This task calls for copying every line in the data below that contains the word "need".

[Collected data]
——

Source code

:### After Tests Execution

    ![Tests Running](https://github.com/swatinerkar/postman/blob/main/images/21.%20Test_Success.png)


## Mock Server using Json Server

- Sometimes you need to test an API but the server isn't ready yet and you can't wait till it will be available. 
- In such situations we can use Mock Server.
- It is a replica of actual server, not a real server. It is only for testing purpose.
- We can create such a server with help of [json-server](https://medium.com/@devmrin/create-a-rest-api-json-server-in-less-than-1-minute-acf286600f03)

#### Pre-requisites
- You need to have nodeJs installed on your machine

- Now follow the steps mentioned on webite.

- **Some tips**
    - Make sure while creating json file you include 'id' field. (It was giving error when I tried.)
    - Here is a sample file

——

YOUR SOLUTION:
- Sometimes you need to test an API but the server isn't ready yet and you can't wait till it will be available. 
- You need to have nodeJs installed on your machine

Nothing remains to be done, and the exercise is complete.